==== Text excerpt ====
Lyon testified that she was not surprised officers found methamphetamine in her house as she and people who came to her house were all methamphetamine addicts. Lyon has theft convictions from 2015, 2016 and 2018, and was on probation on March 17, 2018. Lyon knew it would be a violation of her probation to have methamphetamine in her house.

Jared Evans' Testimony

Jared Evans testified that he lives with his parents. Evans suffers from a neurological disorder as a result of lead paint exposure as a child. He testified that it does not affect his mental abilities or memory other than he has difficulty with language, forming and pronouncing words. Evans graduated from high school. Evans receives benefits because of his disability. Evans' mother serves as his legal guardian. Evans makes money doing odd jobs for people, such as car repairs, plumbing, mowing lawns and shoveling snow. Evans has two felony marijuana convictions and was on probation on March 17, 2018. He denied using methamphetamine.

Evans initially denied knowing Harding, but later admitting knowing Harding. Evans explained that he sometimes drove Harding around because Harding does not have a valid driver's license, and that Harding showed him how to fix cars. Evans stated that Harding sometimes paid Evans for work Evans did working on cars and for driving Harding around.

Evans stated that he was at Lyon's house on March 17, 2018, to work on plumbing, explaining that there was a leak near a water heater in the basement. He stated he had been there once before, the prior day, to look at the plumbing problem. Evans testified that his mother had given him a ride to Lyon's house both on the morning of March 17, 2018, and the prior evening. Evans stated that Webber (whom he had never met before) and Harding were there on the morning of March 17, 2018, when he arrived at approximately 7:00 AM. Evans denied seeing drugs and drug paraphernalia in the house, but stated that he was not paying attention because he focused on the plumbing repairs in the basement.
====
▸ **Problem 1**: Revise the testimony excerpt from "Lyon testified that" down to "in her house.", replacing "probation" with "supervised release" throughout that span.
▸ **Problem 2**: Name every kind of odd job that the testimony excerpt says Evans does for people to make money.
The records are separate material with no connection to the testimony excerpt.
==== Source material ====
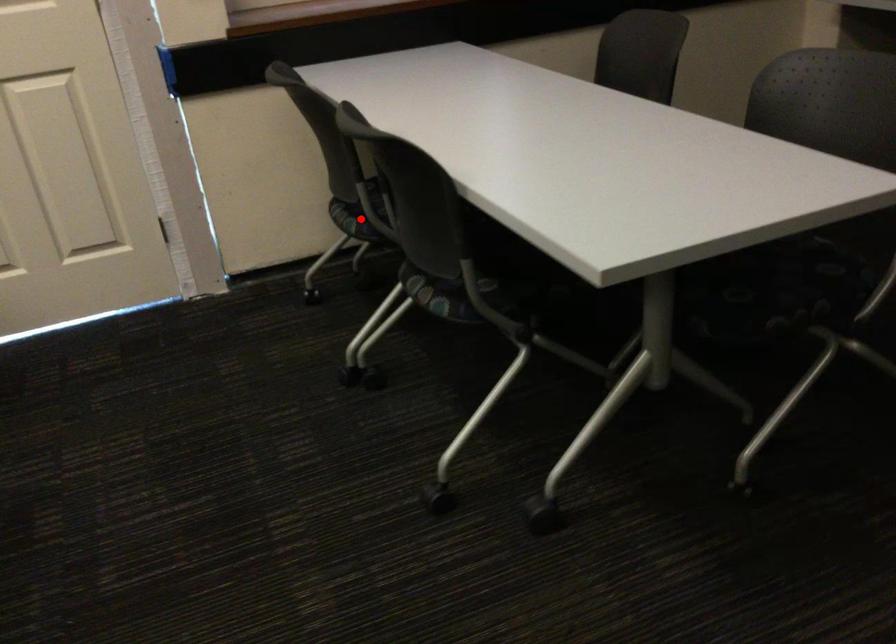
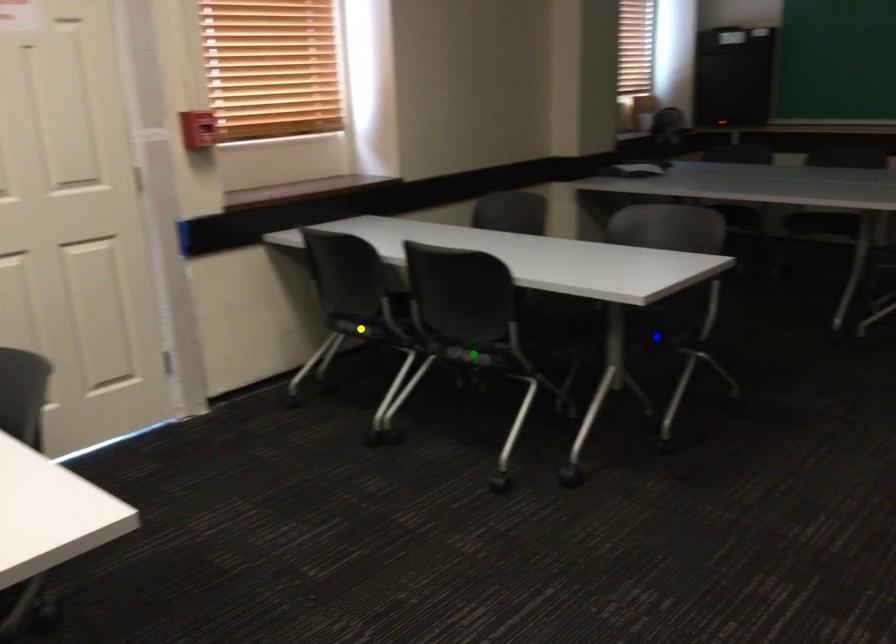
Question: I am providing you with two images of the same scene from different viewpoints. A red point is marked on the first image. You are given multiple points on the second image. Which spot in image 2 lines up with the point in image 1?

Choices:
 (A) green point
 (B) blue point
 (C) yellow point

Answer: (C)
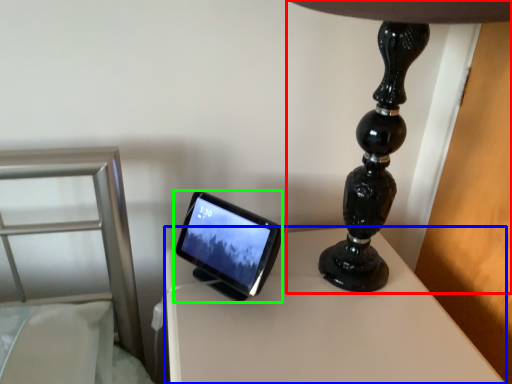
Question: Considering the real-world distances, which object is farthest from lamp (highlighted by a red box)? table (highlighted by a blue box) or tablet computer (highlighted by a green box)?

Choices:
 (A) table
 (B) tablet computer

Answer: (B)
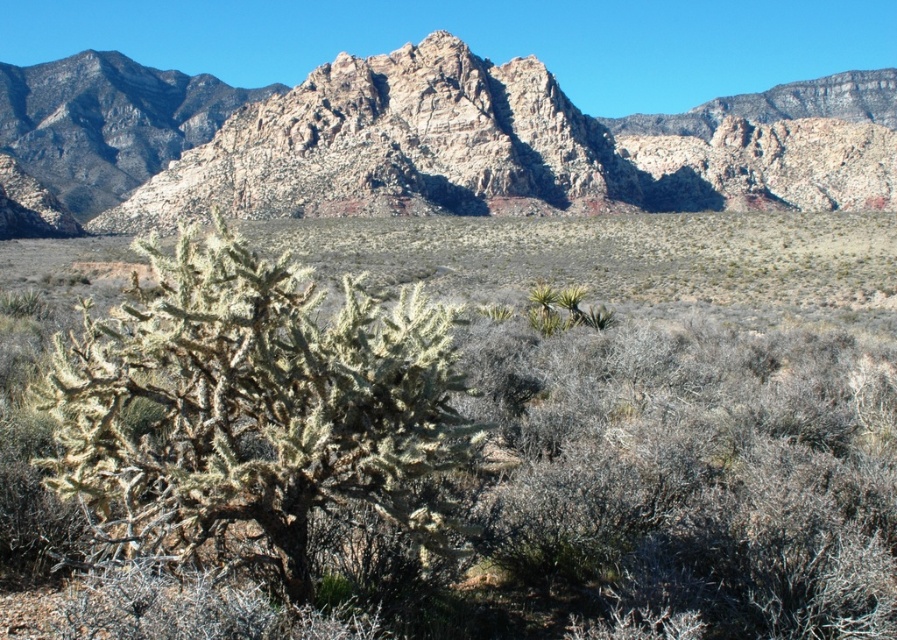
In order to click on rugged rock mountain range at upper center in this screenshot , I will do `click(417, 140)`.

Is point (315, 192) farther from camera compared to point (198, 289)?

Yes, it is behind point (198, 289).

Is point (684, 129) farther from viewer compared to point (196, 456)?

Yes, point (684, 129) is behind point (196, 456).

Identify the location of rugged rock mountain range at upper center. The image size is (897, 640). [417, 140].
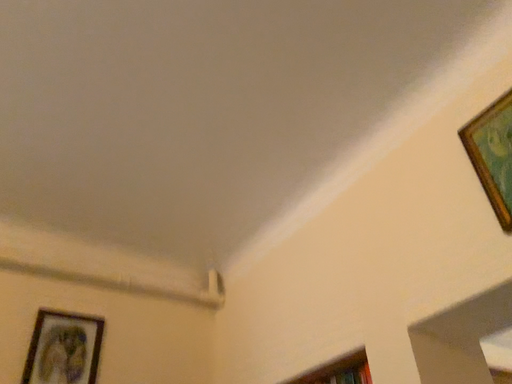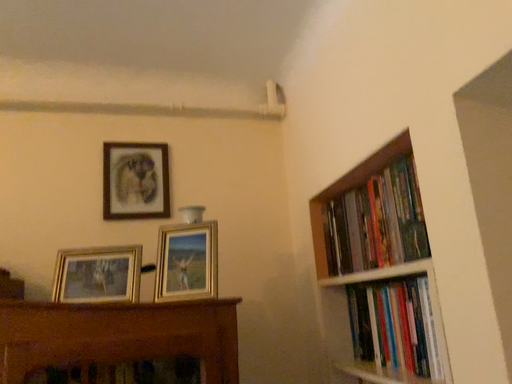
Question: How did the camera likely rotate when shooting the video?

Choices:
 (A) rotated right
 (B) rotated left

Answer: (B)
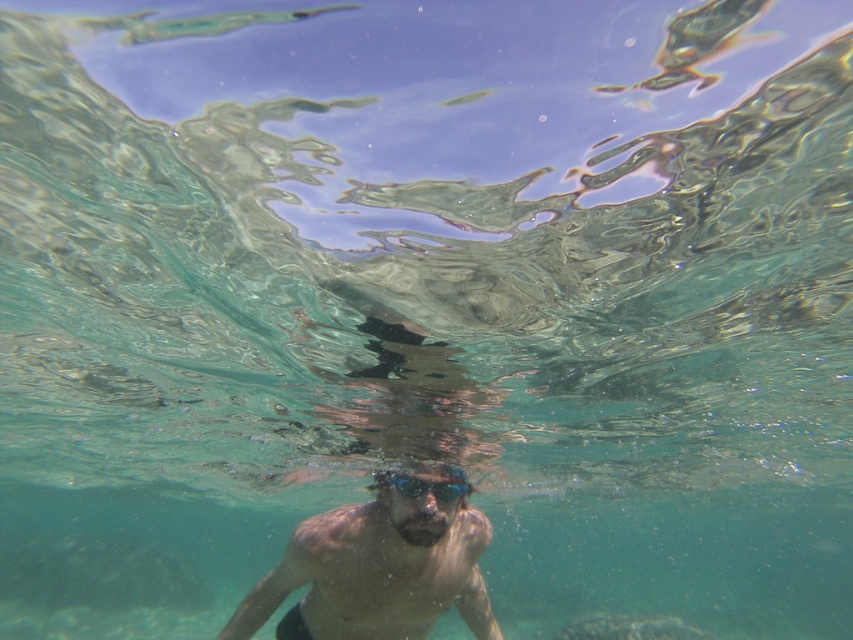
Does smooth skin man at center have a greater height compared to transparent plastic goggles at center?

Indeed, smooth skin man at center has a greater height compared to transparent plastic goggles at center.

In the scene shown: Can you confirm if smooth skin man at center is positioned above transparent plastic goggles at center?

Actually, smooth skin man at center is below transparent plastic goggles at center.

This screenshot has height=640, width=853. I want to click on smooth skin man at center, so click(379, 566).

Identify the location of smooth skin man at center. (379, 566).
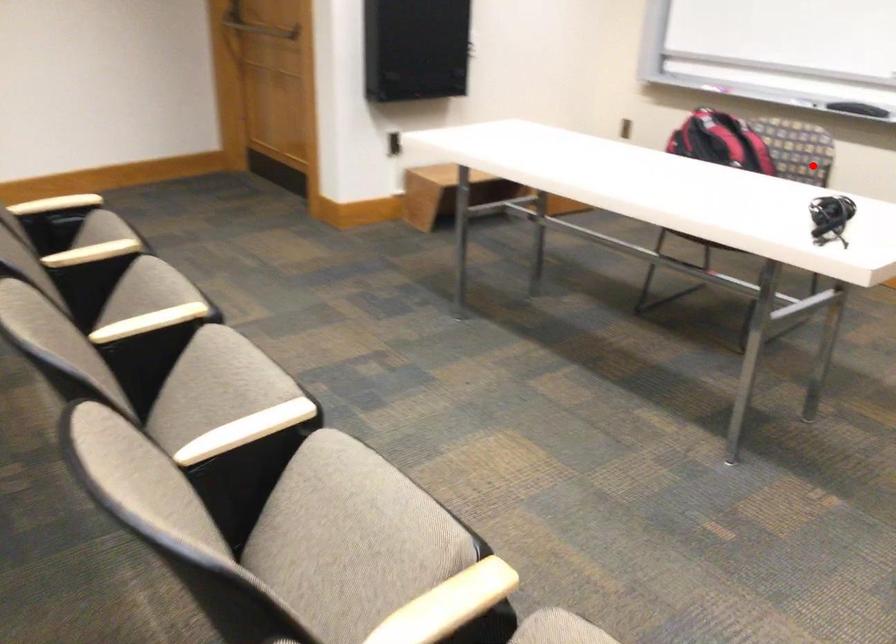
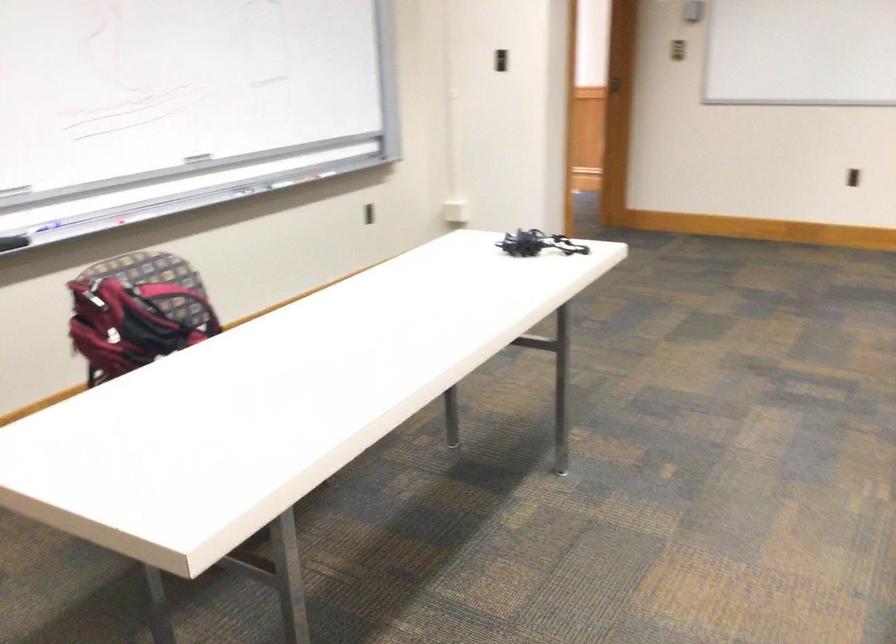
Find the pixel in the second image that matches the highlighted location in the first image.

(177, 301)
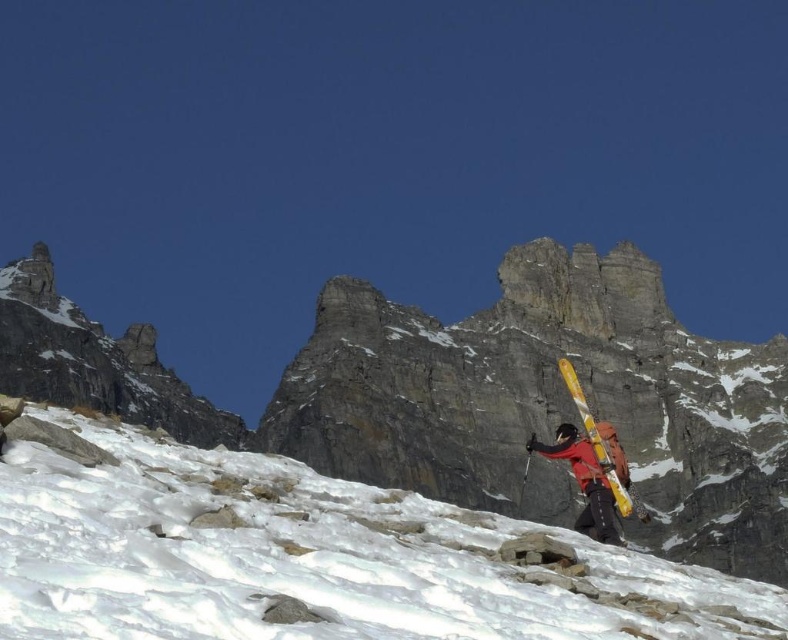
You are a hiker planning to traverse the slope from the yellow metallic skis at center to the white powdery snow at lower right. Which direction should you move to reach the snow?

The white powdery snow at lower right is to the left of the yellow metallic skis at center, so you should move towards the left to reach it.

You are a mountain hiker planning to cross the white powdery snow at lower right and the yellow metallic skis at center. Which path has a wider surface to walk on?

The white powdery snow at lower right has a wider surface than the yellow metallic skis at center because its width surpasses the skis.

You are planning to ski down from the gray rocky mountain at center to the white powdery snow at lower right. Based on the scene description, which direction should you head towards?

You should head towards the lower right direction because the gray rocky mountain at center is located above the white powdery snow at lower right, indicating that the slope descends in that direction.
====
▸ **Response area 1**:
Lyon testified that she was not surprised officers found methamphetamine in her house as she and people who came to her house were all methamphetamine addicts. Lyon has theft convictions from 2015, 2016 and 2018, and was on supervised release on March 17, 2018. Lyon knew it would be a violation of her supervised release to have methamphetamine in her house.

▸ **Response area 2**: Car repairs, plumbing, mowing lawns, and shoveling snow.